Correlation Between Portland General and Hawaiian Electric
Can any of the company-specific risk be diversified away by investing in both Portland General and Hawaiian Electric at the same time? Although using a correlation coefficient on its own may not help to predict future stock returns, this module helps to understand the diversifiable risk of combining Portland General and Hawaiian Electric into the same portfolio, which is an essential part of the fundamental portfolio management process.

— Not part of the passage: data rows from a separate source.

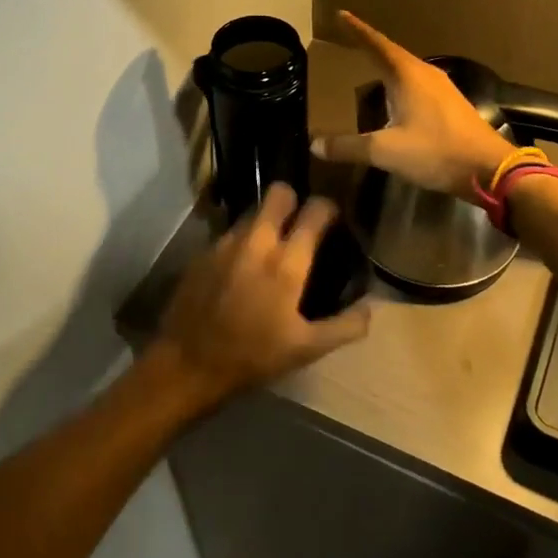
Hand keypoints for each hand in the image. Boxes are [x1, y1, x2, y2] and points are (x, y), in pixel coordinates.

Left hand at [152, 184, 371, 407]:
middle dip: (292, 201)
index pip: (315, 210)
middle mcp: (256, 242)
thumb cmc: (252, 356)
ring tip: (270, 247)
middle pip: (278, 193)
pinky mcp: (203, 252)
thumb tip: (370, 307)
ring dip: (265, 222)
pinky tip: (242, 268)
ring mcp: (225, 243)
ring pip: (252, 212)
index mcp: (286, 262)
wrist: (187, 364)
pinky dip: (242, 242)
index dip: (327, 208)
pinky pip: (230, 233)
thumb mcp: (305, 349)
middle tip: (298, 225)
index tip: (331, 220)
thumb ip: (344, 326)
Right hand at [311, 11, 513, 195]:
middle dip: (370, 48)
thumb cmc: (436, 152)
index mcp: (408, 75)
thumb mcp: (386, 151)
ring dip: (386, 68)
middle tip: (349, 43)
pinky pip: (418, 86)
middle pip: (392, 54)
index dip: (357, 30)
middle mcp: (425, 74)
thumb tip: (315, 144)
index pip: (376, 44)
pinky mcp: (451, 106)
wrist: (490, 169)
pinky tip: (394, 101)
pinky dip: (400, 86)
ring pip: (407, 71)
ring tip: (367, 70)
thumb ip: (349, 147)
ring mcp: (442, 89)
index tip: (340, 14)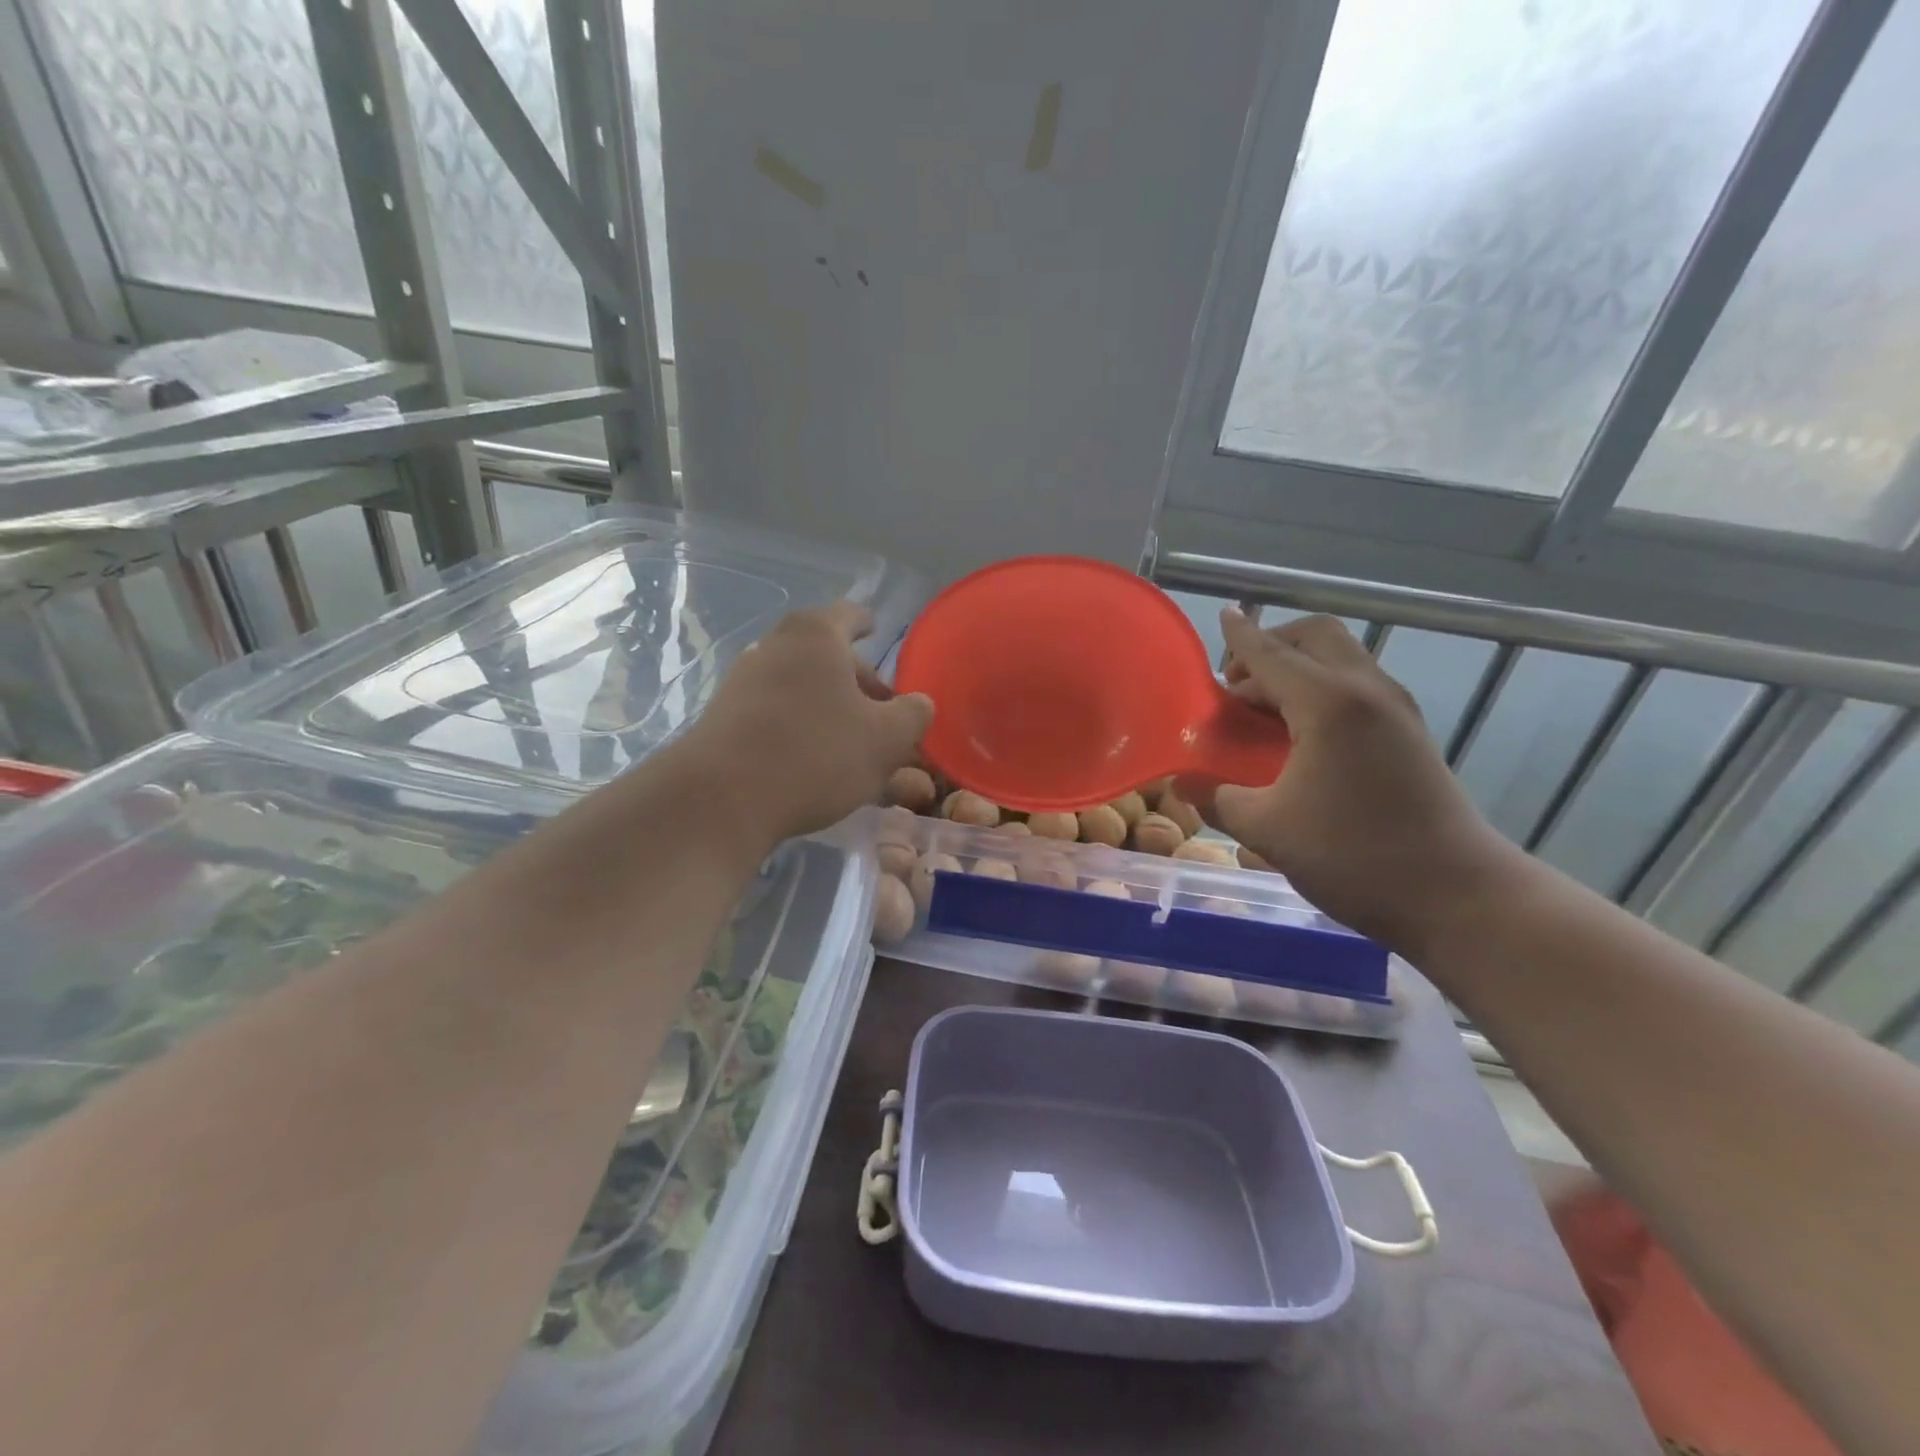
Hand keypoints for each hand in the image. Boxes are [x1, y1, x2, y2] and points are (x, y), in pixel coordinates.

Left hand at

By analyzing existing cross correlation between Portland General Electric and Hawaiian Electric Industries, you can compare the effects of market volatilities on Portland General and Hawaiian Electric and check how they will diversify away market risk if combined in the same portfolio for a given time horizon. You can also utilize pair trading strategies of matching a long position in Portland General with a short position of Hawaiian Electric. Check out your portfolio center. Please also check ongoing floating volatility patterns of Portland General and Hawaiian Electric.

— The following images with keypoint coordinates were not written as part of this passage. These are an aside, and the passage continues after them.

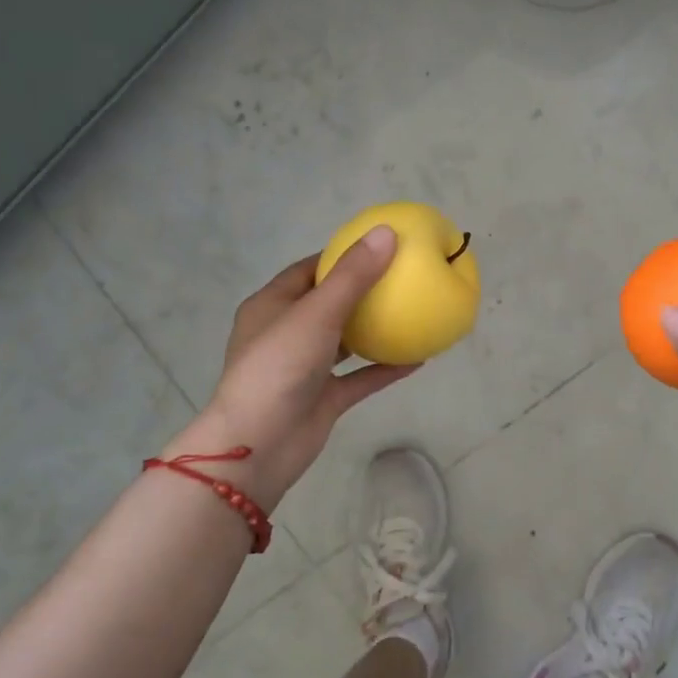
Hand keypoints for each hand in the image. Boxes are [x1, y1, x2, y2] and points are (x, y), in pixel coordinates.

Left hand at [162, 227, 414, 509]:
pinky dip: (384, 368)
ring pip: (345, 342)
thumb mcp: (317, 313)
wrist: (258, 445)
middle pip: (329, 303)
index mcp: (272, 306)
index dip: (341, 256)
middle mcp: (287, 333)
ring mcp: (305, 368)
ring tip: (413, 313)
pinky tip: (419, 359)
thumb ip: (353, 275)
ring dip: (375, 330)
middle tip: (404, 277)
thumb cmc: (278, 367)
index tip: (379, 247)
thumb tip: (387, 232)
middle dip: (364, 291)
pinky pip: (359, 377)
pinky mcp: (322, 398)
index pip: (308, 270)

Diversification Opportunities for Portland General and Hawaiian Electric
0.26 | Correlation Coefficient |
Modest diversification
The 3 months correlation between Portland and Hawaiian is 0.26. Overlapping area represents the amount of risk that can be diversified away by holding Portland General Electric and Hawaiian Electric Industries in the same portfolio, assuming nothing else is changed. The correlation between historical prices or returns on Hawaiian Electric and Portland General is a relative statistical measure of the degree to which these equity instruments tend to move together. The correlation coefficient measures the extent to which returns on Portland General Electric are associated (or correlated) with Hawaiian Electric. Values of the correlation coefficient range from -1 to +1, where. The correlation of zero (0) is possible when the price movement of Hawaiian Electric has no effect on the direction of Portland General i.e., Portland General and Hawaiian Electric go up and down completely randomly.

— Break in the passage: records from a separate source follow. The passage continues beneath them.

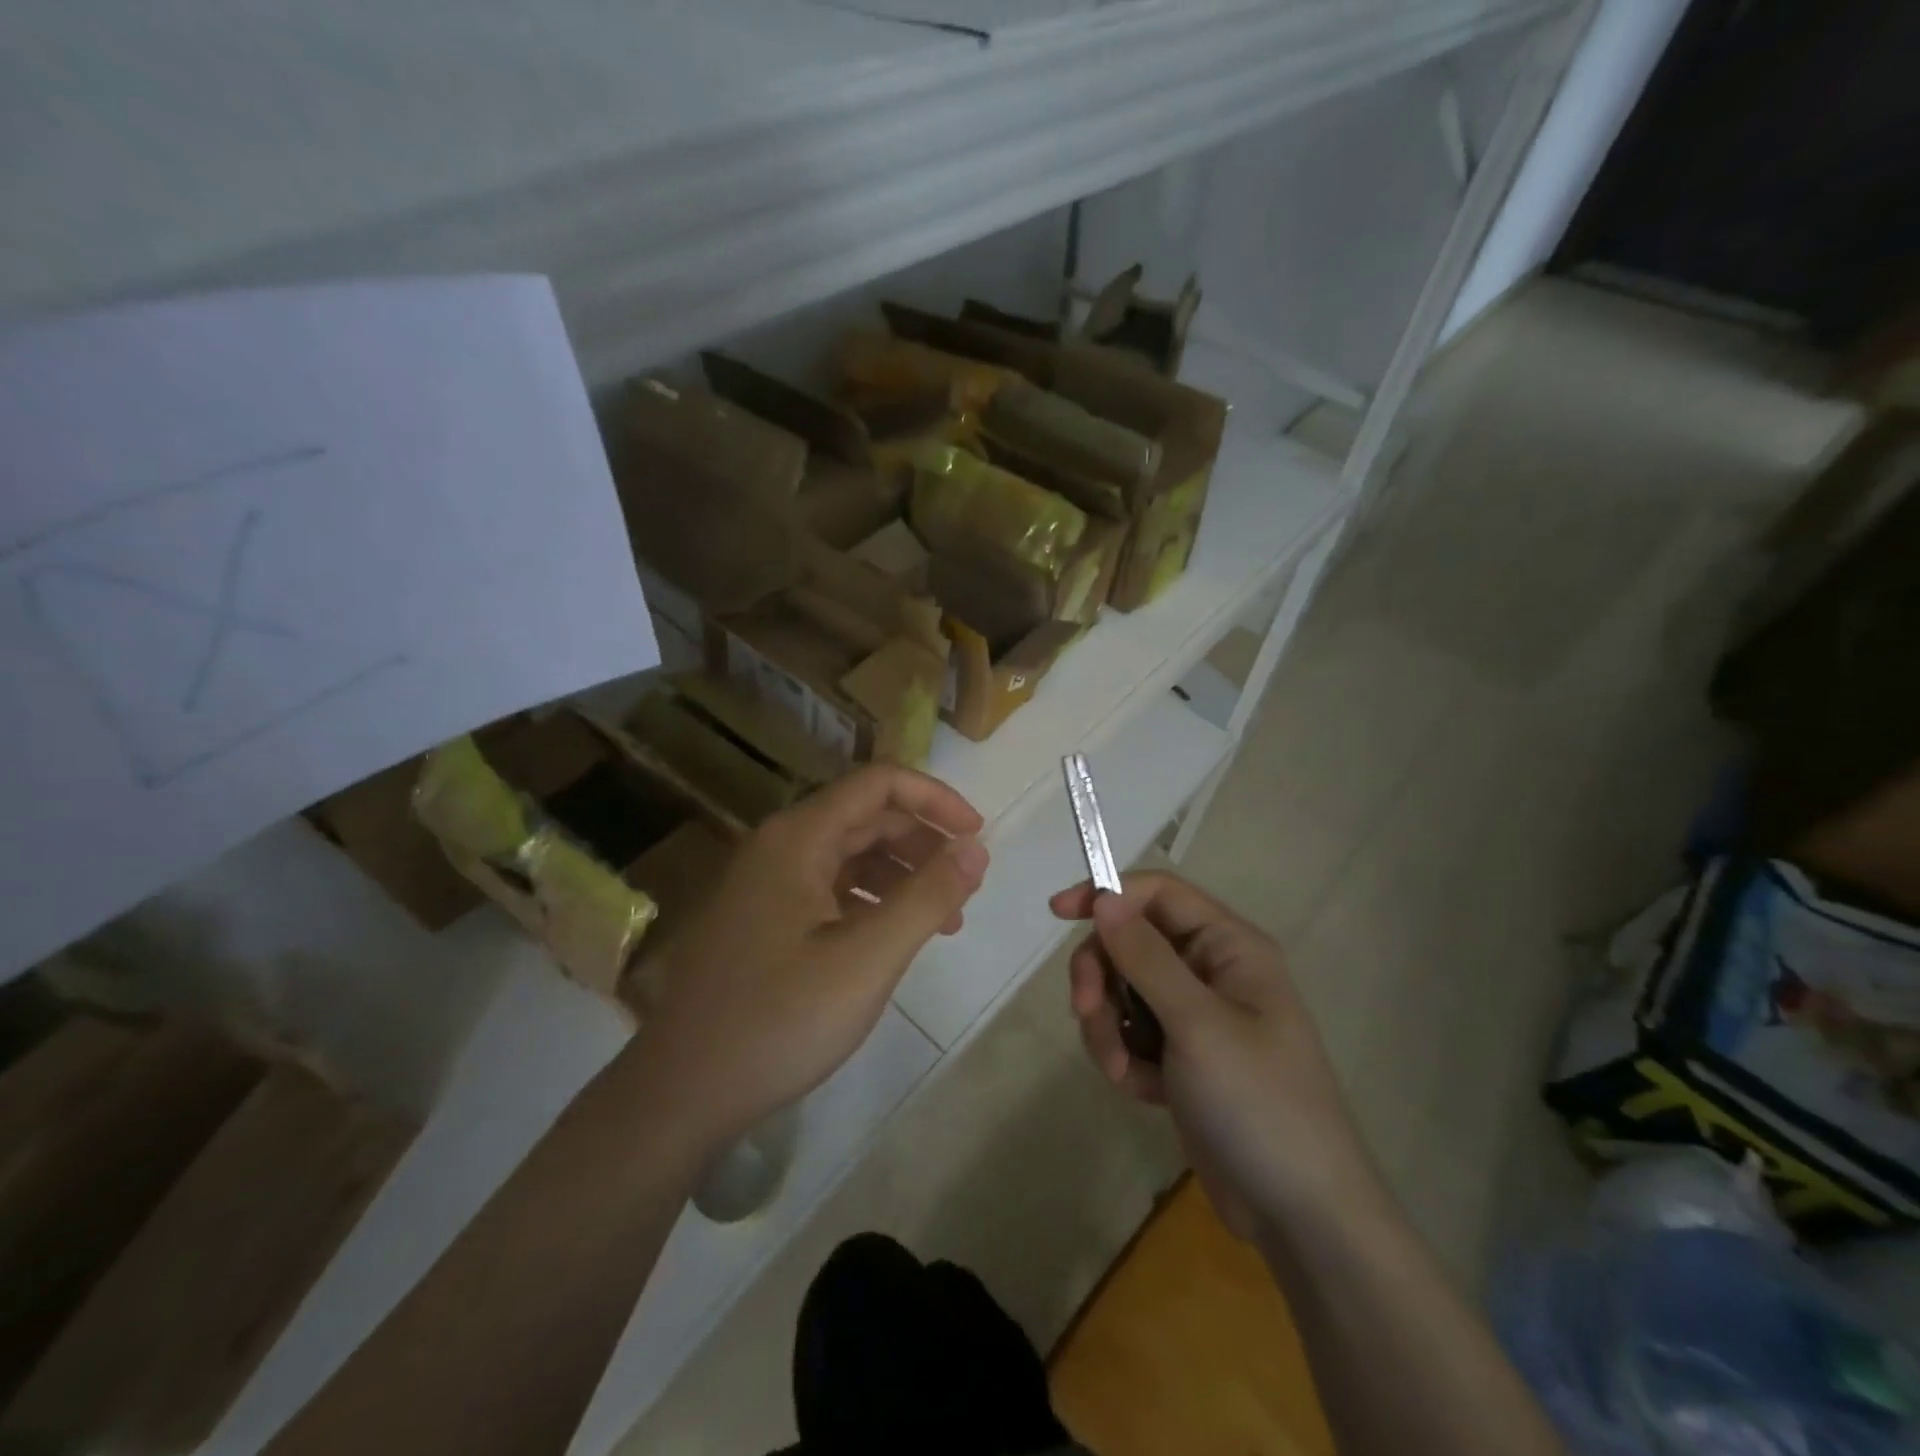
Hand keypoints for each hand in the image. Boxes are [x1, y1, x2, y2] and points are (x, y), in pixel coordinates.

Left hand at [637, 765, 987, 1148]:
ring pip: (849, 855)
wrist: (682, 1093)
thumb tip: (975, 848)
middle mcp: (779, 846)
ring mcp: (766, 883)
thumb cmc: (780, 1020)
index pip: (879, 783)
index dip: (935, 799)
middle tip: (966, 886)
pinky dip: (871, 901)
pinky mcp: (763, 918)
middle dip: (923, 843)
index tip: (976, 836)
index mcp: (798, 838)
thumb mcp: (868, 959)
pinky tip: (893, 938)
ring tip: (943, 920)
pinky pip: (829, 888)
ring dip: (901, 875)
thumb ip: (928, 897)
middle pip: (866, 817)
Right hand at [1051, 872, 1378, 1233]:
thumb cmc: (1257, 1103)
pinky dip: (1125, 1057)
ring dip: (1109, 1027)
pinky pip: (1131, 1032)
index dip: (1108, 895)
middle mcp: (1210, 971)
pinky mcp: (1180, 1056)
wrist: (1299, 1215)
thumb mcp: (1196, 1024)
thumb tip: (1104, 897)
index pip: (1157, 893)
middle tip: (1087, 1014)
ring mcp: (1195, 1016)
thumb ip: (1145, 957)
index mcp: (1228, 946)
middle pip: (1130, 942)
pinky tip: (1144, 1093)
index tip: (1059, 915)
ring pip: (1123, 990)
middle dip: (1102, 977)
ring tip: (1123, 1073)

Pair Corralation between Portland General and Hawaiian Electric
Considering the 90-day investment horizon Portland General Electric is expected to generate 0.31 times more return on investment than Hawaiian Electric. However, Portland General Electric is 3.18 times less risky than Hawaiian Electric. It trades about 0.01 of its potential returns per unit of risk. Hawaiian Electric Industries is currently generating about -0.03 per unit of risk. If you would invest 4,801 in Portland General Electric on August 31, 2024 and sell it today you would earn a total of 5.00 from holding Portland General Electric or generate 0.1% return on investment over 90 days.
Time Period | 3 Months [change] |
Direction | Moves Together |
Strength | Very Weak |
Accuracy | 100.0% |
Values | Daily Returns |
Portland General Electric vs. Hawaiian Electric Industries
Performance |
Timeline |
Portland General Electric |
Hawaiian Electric |
Portland General and Hawaiian Electric Volatility Contrast
Predicted Return Density |
Returns |
Pair Trading with Portland General and Hawaiian Electric
The main advantage of trading using opposite Portland General and Hawaiian Electric positions is that it hedges away some unsystematic risk. Because of two separate transactions, even if Portland General position performs unexpectedly, Hawaiian Electric can make up some of the losses. Pair trading also minimizes risk from directional movements in the market. For example, if an entire industry or sector drops because of unexpected headlines, the short position in Hawaiian Electric will offset losses from the drop in Hawaiian Electric's long position.Portland General vs. MGE Energy | Portland General vs. CMS Energy | Portland General vs. OGE Energy | Portland General vs. DTE Energy |
Hawaiian Electric vs. DTE Energy | Hawaiian Electric vs. Alliant Energy Corp | Hawaiian Electric vs. Ameren Corp | Hawaiian Electric vs. CenterPoint Energy |
Check out your portfolio center.Note that this page's information should be used as a complementary analysis to find the right mix of equity instruments to add to your existing portfolios or create a brand new portfolio. You can also try the Latest Portfolios module to quick portfolio dashboard that showcases your latest portfolios.